L’agenda bilatéral du Mexique et des États-Unis est composé de nombreuses urgences, comme la migration ne détermine pas la relation quotidienne entre les deux pays. La crise à la frontière, où les autorités américaines retiennent chaque jour plus de 7 000 personnes, la situation est devenue insoutenable et conduit Washington à définir sans plus tarder un cadre réglementaire, pour lequel il a besoin du Mexique. Et si Donald Trump l’a fait par voie d’imposition, Biden veut négocier une solution avec son homologue, Andrés Manuel López Obrador.

Trouver un accord ne va pas être facile, à commencer par les hésitations de la Maison Blanche. Le gouvernement démocrate prévoyait de retirer fin mai le titre 42, un règlement approuvé par Trump en pleine pandémie qui permet des expulsions rapides sous des prétextes sanitaires. Les républicains ont fait de la pression de l’immigration une bannière pour tenter de discréditer Biden et menacer de saisir le Congrès des démocrates, mais Biden lui-même a déjà été favorable au maintien de cet outil.

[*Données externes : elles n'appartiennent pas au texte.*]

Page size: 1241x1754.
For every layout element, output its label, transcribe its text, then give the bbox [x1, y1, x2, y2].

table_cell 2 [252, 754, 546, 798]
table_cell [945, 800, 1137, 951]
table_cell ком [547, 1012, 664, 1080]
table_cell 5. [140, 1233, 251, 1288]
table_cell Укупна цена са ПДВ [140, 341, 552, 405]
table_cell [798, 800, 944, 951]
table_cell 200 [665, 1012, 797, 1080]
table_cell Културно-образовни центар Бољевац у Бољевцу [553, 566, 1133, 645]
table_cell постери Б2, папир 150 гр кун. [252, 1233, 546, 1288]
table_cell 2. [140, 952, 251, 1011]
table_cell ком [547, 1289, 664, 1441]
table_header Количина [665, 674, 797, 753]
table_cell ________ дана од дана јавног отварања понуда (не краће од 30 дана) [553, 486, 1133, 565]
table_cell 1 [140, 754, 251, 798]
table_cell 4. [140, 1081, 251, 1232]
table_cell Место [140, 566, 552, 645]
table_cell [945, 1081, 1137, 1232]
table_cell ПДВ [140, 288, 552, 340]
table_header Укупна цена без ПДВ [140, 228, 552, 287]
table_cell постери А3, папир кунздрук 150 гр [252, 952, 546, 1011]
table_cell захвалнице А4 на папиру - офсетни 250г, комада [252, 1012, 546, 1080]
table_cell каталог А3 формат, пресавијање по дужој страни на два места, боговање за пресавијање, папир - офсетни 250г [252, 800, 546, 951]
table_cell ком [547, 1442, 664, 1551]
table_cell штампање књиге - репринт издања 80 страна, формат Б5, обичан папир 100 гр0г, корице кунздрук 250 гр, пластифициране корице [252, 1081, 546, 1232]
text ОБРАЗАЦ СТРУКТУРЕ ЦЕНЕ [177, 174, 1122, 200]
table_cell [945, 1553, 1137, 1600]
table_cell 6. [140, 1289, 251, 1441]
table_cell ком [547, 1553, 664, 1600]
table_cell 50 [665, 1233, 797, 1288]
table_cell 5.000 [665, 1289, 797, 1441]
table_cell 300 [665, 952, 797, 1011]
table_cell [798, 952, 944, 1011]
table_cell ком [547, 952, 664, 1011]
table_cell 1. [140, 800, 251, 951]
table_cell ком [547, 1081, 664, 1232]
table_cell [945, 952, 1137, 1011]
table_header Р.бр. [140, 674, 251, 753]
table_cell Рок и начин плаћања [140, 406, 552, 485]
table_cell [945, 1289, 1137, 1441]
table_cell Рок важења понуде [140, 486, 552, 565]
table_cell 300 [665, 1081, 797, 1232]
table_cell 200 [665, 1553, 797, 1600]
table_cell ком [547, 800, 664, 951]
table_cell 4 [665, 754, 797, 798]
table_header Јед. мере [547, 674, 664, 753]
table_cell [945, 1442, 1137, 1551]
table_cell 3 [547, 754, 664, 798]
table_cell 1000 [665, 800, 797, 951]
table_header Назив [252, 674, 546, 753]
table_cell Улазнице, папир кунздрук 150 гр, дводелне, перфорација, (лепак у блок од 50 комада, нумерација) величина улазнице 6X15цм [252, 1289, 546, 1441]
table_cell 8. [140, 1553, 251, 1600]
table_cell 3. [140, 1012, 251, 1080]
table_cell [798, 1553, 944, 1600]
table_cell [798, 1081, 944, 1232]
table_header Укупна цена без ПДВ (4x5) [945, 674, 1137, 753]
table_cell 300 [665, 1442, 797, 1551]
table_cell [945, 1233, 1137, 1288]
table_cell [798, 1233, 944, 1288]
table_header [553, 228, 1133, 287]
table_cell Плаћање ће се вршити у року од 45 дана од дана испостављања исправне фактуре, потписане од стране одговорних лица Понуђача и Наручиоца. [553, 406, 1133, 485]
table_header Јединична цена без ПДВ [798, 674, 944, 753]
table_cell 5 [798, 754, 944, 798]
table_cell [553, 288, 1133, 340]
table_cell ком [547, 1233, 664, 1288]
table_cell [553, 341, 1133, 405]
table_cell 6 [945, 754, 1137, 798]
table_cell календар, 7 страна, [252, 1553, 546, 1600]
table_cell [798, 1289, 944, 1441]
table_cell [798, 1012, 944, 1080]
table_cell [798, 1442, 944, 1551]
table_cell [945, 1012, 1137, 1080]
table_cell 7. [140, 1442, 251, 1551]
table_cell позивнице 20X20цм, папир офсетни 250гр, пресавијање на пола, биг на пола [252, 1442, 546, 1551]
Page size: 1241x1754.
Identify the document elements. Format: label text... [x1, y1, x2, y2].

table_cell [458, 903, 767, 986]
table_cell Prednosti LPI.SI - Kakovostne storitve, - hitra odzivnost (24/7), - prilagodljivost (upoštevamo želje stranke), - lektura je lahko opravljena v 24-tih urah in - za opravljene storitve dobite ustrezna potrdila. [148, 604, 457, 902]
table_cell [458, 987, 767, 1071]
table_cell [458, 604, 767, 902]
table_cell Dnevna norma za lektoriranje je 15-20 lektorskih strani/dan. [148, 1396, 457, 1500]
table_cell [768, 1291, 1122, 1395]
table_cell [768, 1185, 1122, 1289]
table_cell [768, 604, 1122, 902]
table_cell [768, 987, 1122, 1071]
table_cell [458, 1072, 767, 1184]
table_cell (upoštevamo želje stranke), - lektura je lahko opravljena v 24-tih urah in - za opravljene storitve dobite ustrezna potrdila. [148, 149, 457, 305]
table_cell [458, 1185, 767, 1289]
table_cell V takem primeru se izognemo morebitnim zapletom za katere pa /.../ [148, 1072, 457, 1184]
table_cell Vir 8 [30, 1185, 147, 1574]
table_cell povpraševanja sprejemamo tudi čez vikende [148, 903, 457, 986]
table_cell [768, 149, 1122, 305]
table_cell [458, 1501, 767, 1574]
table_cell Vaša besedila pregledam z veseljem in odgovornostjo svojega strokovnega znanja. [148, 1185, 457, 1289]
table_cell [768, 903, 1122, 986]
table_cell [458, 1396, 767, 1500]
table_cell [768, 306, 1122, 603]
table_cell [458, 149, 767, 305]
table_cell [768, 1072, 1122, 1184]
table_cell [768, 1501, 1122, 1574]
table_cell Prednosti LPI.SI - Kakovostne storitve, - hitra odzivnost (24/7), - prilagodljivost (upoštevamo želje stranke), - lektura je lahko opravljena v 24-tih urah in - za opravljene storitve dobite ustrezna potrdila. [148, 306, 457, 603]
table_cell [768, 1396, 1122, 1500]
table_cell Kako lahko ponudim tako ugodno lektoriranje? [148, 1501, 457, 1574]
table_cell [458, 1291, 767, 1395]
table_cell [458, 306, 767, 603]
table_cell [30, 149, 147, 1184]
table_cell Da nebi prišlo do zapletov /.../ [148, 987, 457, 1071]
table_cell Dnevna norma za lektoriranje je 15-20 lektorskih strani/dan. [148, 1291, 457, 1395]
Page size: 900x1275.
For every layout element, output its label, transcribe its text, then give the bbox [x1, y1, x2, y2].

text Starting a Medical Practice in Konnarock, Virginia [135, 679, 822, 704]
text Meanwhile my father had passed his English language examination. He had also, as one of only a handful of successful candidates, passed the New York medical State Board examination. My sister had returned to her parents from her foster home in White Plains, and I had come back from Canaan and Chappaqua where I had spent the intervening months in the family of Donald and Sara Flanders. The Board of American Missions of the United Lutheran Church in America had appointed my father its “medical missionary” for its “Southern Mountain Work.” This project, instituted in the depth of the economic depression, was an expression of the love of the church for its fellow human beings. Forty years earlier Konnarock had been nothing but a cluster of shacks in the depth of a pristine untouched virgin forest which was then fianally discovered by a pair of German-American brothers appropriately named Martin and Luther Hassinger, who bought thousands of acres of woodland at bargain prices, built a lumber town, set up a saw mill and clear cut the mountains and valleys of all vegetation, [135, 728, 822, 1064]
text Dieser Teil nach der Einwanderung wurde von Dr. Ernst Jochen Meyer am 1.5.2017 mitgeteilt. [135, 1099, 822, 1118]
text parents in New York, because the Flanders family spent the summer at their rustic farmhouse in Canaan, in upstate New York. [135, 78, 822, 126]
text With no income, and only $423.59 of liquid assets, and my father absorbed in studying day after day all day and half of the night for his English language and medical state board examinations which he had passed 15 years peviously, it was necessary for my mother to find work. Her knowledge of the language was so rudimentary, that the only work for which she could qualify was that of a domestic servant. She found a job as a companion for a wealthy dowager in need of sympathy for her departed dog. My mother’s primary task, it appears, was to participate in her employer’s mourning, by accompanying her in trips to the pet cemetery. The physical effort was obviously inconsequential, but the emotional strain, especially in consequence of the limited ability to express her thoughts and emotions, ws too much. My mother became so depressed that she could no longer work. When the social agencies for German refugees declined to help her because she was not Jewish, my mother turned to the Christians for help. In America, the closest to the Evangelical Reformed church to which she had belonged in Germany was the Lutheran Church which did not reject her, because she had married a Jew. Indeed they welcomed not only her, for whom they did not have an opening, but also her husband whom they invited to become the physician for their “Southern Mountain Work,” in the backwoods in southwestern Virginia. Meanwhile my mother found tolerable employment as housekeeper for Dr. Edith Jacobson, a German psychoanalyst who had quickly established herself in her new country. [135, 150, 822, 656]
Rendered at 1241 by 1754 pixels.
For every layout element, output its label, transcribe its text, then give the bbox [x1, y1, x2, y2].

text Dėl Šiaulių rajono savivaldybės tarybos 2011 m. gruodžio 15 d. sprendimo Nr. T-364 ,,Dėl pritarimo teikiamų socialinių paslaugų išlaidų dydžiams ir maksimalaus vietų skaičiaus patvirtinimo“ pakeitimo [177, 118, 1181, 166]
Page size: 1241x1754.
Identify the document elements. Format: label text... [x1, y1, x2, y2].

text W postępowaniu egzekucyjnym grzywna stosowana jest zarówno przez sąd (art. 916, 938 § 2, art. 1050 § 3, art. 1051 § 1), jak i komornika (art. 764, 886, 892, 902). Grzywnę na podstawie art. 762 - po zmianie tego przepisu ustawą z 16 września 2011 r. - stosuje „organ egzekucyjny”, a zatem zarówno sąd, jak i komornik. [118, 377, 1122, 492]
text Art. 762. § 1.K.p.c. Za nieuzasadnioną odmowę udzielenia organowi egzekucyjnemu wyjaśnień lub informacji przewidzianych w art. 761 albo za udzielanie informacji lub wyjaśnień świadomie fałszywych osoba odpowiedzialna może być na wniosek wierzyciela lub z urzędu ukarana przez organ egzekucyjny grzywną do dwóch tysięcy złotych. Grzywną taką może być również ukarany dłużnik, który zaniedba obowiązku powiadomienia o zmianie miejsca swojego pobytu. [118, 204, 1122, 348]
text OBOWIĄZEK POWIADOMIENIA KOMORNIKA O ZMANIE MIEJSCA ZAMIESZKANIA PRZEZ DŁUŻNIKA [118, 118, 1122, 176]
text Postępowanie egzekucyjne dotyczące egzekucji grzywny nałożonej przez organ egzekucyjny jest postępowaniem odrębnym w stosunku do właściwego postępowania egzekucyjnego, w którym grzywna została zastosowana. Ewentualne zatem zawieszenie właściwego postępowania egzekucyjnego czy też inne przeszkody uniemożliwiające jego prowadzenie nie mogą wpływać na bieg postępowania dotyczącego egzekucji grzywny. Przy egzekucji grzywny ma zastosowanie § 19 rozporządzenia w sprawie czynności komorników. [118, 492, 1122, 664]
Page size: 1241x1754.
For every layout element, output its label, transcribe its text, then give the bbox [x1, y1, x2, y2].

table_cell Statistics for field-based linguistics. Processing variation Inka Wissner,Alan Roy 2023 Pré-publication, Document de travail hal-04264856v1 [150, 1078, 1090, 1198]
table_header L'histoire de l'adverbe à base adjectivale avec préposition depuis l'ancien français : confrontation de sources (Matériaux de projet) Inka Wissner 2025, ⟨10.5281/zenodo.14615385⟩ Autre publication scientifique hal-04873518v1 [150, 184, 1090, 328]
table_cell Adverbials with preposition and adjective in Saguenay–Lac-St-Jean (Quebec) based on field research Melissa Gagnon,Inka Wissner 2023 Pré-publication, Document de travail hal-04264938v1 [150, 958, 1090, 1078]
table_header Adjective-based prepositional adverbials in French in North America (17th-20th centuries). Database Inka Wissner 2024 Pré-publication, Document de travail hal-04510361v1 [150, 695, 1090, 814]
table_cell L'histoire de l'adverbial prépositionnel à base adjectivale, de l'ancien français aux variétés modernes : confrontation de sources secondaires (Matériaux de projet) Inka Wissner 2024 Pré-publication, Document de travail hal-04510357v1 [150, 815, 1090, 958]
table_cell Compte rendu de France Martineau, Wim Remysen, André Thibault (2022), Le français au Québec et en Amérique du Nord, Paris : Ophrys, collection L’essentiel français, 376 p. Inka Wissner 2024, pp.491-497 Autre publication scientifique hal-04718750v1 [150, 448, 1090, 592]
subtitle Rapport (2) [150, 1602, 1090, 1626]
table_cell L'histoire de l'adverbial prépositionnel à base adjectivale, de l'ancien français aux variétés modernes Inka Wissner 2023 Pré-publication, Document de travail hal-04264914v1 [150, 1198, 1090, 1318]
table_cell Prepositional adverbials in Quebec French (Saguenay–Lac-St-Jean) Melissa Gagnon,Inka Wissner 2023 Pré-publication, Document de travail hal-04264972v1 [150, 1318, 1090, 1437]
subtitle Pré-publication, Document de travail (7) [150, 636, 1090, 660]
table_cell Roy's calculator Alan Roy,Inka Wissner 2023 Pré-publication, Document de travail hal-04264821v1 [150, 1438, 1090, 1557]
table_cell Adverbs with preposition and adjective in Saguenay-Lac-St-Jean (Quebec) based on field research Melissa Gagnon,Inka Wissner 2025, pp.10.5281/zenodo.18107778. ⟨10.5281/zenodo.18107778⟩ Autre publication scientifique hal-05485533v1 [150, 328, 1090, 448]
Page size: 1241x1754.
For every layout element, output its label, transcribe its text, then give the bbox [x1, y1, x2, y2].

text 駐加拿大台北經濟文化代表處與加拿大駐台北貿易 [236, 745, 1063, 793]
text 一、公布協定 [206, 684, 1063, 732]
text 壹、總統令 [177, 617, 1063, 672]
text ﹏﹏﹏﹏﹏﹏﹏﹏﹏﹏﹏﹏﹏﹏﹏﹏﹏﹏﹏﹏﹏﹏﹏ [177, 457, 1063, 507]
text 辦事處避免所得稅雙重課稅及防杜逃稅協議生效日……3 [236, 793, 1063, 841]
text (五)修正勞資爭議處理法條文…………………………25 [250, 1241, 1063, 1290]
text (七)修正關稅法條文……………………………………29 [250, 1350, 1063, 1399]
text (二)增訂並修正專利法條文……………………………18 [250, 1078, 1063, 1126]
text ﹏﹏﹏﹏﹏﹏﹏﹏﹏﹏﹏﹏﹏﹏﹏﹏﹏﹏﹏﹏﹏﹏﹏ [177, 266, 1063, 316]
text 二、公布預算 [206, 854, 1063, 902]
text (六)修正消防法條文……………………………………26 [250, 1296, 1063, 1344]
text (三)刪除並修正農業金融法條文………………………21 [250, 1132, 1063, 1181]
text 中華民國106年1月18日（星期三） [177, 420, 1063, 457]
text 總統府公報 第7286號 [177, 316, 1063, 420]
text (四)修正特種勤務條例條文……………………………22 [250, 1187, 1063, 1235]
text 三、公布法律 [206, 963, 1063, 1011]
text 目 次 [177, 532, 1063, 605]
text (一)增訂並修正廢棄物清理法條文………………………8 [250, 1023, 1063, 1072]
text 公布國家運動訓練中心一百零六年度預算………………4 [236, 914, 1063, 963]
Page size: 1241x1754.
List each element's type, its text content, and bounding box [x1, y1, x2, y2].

Dans le même temps, le président mexicain Andrés Manuel López Obrador fait face à ce phénomène avec une série de fronts ouverts avec l’administration américaine. Ces derniers jours, les deux dirigeants se sont entretenus par téléphone et le secrétaire d’État Antony Blinken a reçu la visite du ministre des Affaires étrangères mexicain Marcelo Ebrard. Ils se sont mis d’accord sur un plan commun pour offrir des opportunités d’emploi en Amérique centrale et s’attaquer ainsi aux véritables causes structurelles de la migration.

Jusqu’au triangle nord de cette région, d’où part la plupart des migrants, auxquels s’ajoutent des dizaines de milliers compatriotes Haïtiens ou de Cubains, le président mexicain s’est rendu à Guatemala, Salvador, Honduras puis à Cuba. Il l’a fait avec la promesse de renforcer la protection de la frontière sud, sachant que tout ce qui s’y passe finit par se répercuter tôt ou tard sur la frontière nord. Mais avant la visite, López Obrador a également lancé une fléchette aux États-Unis, leur reprochant d’envoyer des millions de dollars d’aide à l’Ukraine alors qu’elle n’a pas encore autorisé l’investissement de 4 milliards de dollars en Amérique centrale.
Le message était probablement plus destiné à ses propres partisans qu’à être utile dans une stratégie diplomatique. Mais le drame quotidien qu’est la crise migratoire pour des centaines de milliers de personnes force à la fois le Mexique et les États-Unis à parer leurs agendas internes et à accélérer un accord migratoire le plus vite que possible.